Anos depois, em um supermercado Extrabom da Vila Rubim, a vi. Estava com um menino que corria para todos os lados. Pelo que tudo indicava, era filho dela, pois em uma interação com o menino, ouvi quando ela disse: “meu filho…”. Eu olhei para ela, e ela olhou para mim, disfarçadamente. Quando nossos olhos se cruzaram, imediatamente ambos desviaram o olhar, como se tivéssemos assumido silenciosamente que nos conhecíamos, mas sem a coragem de reatar o laço perdido. Seguimos nossos caminhos sem a conexão da palavra.

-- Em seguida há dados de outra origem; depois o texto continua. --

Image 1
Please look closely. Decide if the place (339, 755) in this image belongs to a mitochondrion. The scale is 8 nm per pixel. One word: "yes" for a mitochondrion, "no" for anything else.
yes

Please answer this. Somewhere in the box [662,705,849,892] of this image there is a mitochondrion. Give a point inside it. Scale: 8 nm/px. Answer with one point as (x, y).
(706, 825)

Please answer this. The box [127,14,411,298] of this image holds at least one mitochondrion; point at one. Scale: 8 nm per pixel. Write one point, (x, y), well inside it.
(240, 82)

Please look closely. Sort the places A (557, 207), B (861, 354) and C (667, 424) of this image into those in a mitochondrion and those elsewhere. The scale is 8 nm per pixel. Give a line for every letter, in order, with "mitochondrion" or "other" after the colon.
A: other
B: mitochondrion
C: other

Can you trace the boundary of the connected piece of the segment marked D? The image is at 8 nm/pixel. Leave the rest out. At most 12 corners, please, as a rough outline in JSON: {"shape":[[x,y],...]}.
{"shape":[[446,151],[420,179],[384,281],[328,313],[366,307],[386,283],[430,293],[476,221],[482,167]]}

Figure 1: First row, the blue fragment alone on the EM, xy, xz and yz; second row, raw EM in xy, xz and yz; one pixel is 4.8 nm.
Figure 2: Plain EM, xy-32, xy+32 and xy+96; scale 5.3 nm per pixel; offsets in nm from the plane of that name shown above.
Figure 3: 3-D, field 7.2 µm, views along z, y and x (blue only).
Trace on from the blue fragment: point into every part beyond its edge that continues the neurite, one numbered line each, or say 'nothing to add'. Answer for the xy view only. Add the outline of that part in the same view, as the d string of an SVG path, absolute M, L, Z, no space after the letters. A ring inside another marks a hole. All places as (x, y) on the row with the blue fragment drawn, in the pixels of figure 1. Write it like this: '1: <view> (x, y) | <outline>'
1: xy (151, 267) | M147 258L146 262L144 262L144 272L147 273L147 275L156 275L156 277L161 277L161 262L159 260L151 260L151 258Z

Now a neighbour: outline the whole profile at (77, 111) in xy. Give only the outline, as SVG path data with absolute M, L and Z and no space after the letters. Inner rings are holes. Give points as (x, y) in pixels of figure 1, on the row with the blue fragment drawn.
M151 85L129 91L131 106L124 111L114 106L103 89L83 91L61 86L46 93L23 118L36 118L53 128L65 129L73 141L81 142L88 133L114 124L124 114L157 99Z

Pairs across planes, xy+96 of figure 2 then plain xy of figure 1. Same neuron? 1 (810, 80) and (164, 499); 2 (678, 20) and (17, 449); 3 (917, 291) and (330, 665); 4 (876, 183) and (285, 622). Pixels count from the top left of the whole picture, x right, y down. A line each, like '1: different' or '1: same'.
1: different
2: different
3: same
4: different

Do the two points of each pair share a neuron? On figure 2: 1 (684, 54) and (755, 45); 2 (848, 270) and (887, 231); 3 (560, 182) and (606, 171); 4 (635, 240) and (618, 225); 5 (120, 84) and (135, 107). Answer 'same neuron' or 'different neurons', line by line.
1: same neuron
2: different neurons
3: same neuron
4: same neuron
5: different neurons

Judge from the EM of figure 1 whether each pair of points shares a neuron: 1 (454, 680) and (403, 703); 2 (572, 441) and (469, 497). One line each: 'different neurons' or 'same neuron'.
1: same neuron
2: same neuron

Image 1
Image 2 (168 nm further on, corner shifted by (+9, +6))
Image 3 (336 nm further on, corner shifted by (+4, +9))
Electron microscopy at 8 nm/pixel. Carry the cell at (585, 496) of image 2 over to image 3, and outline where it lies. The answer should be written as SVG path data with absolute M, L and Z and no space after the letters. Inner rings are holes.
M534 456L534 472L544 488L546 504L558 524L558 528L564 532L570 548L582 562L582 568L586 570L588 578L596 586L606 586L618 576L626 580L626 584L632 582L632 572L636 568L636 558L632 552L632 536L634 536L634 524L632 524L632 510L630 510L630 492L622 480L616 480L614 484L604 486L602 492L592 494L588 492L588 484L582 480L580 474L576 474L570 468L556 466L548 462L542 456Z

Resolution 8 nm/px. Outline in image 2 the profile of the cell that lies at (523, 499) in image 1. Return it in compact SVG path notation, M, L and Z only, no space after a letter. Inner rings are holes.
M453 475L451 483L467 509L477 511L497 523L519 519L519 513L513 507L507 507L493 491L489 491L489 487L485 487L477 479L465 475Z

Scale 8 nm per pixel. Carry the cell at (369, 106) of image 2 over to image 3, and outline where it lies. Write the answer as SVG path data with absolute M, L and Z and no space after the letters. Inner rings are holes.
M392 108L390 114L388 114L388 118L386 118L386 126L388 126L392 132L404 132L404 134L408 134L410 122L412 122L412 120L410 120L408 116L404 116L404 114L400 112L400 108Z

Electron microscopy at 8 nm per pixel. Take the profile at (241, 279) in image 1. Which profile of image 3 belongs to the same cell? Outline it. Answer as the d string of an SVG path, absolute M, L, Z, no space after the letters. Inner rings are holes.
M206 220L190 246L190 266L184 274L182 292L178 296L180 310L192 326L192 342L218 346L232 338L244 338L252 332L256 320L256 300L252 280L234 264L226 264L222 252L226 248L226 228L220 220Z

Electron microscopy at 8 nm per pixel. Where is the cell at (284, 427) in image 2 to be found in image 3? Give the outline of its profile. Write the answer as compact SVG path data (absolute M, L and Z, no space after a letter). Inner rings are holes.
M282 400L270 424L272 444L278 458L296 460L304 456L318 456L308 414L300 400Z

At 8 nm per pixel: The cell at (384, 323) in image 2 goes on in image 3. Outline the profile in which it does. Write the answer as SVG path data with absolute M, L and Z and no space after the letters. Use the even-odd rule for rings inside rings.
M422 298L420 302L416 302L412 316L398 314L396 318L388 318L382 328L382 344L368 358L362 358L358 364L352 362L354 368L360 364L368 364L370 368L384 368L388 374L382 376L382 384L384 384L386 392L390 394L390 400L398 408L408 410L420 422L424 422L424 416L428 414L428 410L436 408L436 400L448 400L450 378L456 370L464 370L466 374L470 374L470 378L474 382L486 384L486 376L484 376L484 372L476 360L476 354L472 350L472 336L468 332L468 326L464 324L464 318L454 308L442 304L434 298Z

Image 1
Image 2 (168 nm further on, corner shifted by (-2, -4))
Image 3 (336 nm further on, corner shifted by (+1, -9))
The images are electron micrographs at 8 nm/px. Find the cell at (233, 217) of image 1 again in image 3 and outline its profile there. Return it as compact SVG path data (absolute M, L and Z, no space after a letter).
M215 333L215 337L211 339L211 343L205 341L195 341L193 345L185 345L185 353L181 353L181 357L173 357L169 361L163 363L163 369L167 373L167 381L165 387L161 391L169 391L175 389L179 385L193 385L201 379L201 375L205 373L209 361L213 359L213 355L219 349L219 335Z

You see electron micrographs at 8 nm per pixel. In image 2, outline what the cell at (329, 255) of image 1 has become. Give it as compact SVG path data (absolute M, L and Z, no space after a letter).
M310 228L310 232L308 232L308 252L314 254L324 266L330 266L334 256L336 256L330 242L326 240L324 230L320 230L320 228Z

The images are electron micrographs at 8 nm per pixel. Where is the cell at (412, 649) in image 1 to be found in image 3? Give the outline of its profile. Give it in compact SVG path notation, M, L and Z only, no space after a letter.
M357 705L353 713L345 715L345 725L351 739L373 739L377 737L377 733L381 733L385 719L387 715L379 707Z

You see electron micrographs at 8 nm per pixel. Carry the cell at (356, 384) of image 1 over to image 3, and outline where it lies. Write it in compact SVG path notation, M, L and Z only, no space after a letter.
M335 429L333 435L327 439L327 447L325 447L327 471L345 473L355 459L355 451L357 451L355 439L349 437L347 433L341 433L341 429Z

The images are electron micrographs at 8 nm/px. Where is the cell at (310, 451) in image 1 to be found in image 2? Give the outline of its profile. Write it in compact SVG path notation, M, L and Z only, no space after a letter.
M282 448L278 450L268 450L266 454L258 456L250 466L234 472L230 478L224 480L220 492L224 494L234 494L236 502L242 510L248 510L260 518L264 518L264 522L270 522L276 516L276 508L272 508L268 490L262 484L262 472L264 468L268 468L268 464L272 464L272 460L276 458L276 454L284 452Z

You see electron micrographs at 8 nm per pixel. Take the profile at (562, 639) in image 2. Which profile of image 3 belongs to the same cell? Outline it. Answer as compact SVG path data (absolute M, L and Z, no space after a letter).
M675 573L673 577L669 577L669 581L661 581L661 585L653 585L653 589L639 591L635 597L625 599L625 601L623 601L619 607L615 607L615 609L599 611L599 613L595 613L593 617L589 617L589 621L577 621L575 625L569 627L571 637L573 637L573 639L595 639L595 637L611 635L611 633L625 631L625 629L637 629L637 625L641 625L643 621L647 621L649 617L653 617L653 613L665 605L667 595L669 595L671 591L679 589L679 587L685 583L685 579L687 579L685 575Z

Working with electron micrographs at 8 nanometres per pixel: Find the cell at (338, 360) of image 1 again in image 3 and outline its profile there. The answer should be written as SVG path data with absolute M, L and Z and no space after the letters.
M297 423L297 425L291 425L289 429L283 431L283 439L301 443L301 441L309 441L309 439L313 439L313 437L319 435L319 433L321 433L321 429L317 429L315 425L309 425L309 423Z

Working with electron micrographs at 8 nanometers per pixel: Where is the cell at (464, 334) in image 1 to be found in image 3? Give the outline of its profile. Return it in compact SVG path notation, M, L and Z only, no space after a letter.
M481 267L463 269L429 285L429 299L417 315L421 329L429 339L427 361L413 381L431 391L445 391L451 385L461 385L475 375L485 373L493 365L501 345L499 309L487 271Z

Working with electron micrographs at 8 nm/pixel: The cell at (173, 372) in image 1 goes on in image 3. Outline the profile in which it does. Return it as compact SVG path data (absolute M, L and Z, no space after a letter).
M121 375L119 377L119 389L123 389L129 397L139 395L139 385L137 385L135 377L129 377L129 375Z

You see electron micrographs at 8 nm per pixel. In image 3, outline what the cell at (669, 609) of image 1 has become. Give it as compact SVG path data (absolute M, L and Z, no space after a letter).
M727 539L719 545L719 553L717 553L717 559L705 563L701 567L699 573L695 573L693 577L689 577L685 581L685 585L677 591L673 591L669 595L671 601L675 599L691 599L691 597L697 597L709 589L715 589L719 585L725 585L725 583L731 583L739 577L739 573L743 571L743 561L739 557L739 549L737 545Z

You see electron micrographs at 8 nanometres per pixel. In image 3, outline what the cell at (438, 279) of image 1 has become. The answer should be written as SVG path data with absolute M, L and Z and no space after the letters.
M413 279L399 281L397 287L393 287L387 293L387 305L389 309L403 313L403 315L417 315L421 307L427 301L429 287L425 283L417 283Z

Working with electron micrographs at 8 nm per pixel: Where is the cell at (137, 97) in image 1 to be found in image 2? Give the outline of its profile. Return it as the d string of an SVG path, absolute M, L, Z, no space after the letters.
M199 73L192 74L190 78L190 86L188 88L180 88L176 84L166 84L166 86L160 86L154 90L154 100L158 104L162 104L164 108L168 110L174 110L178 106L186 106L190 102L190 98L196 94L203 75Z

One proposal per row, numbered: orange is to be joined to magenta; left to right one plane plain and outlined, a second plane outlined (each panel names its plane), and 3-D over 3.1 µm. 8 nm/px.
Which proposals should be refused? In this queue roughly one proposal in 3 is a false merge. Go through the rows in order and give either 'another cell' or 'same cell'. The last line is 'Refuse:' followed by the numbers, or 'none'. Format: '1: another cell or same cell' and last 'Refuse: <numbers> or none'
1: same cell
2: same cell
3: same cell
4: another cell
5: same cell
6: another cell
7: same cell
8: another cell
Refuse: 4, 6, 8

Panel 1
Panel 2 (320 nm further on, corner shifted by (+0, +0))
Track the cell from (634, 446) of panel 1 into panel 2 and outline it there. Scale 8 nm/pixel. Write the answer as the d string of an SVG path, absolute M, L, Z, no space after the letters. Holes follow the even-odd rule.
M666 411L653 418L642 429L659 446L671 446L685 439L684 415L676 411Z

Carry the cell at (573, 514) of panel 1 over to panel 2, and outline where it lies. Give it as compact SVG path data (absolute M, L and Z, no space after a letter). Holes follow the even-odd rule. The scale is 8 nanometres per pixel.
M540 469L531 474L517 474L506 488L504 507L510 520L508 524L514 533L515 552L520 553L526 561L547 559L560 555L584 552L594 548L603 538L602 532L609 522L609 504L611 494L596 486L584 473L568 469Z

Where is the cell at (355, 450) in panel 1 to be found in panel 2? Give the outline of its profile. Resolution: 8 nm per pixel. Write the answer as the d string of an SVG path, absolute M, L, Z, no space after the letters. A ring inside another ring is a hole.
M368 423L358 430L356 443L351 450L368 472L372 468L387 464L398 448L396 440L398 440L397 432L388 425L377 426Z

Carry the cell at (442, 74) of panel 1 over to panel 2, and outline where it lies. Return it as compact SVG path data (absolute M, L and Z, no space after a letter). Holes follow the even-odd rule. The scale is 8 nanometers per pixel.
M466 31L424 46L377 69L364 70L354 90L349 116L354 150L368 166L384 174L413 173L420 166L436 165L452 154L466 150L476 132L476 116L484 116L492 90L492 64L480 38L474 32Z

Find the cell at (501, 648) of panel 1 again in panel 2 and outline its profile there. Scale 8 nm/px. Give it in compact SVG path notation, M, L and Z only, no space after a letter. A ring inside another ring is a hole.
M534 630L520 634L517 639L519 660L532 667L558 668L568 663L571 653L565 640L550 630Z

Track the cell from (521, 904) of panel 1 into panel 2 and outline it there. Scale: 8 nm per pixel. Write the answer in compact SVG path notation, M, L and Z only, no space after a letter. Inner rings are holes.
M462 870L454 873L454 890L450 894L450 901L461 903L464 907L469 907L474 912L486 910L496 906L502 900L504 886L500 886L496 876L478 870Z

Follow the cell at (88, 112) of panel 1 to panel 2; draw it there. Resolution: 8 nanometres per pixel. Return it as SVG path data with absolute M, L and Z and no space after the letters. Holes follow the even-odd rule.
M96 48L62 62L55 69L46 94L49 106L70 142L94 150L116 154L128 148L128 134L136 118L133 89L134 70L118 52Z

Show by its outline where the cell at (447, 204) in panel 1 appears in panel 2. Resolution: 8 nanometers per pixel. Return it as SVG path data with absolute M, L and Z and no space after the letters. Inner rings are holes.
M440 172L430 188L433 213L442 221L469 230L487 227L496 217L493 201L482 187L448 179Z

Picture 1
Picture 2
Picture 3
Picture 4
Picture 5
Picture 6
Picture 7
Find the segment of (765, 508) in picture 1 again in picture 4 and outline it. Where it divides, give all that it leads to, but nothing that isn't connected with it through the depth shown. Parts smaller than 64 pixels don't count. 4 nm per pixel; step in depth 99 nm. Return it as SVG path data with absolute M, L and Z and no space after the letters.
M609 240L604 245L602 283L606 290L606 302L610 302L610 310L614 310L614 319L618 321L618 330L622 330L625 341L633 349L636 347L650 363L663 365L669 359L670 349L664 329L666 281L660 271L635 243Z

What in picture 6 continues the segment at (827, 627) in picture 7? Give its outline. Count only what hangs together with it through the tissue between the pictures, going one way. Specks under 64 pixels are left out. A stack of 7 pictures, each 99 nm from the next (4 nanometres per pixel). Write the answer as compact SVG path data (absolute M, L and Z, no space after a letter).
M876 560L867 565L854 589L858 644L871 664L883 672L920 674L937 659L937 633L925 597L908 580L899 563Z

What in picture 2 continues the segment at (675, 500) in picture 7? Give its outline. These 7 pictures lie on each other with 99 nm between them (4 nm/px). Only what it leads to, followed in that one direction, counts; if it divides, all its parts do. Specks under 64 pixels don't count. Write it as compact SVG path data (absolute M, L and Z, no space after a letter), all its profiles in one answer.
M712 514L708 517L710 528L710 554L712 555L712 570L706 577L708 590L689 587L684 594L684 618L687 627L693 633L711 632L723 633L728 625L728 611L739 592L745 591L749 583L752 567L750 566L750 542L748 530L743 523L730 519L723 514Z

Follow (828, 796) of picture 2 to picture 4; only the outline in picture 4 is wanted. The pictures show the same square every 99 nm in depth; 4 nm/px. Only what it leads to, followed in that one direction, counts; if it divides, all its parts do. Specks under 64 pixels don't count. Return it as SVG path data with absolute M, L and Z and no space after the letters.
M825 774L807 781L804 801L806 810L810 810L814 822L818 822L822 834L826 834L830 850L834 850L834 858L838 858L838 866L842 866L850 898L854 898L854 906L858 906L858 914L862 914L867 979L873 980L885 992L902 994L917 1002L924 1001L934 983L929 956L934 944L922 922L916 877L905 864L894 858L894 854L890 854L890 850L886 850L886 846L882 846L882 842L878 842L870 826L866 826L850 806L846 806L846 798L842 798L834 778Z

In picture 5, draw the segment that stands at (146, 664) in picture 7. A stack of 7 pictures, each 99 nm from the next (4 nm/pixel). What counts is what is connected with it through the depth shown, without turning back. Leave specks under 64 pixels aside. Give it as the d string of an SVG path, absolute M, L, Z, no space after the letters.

Tempos mais tarde, algumas vezes no ônibus, a vi novamente. Agora, estava com uniforme, indo e voltando, não mais da escola, mas do trabalho. Dessa vez, ela já não olhava. Fingiu não me reconhecer. O tempo havia transformado aquela menina que um dia fez meu coração acelerar em uma mulher, e o laço que outrora existira dissolveu-se completamente, restando apenas a lembrança.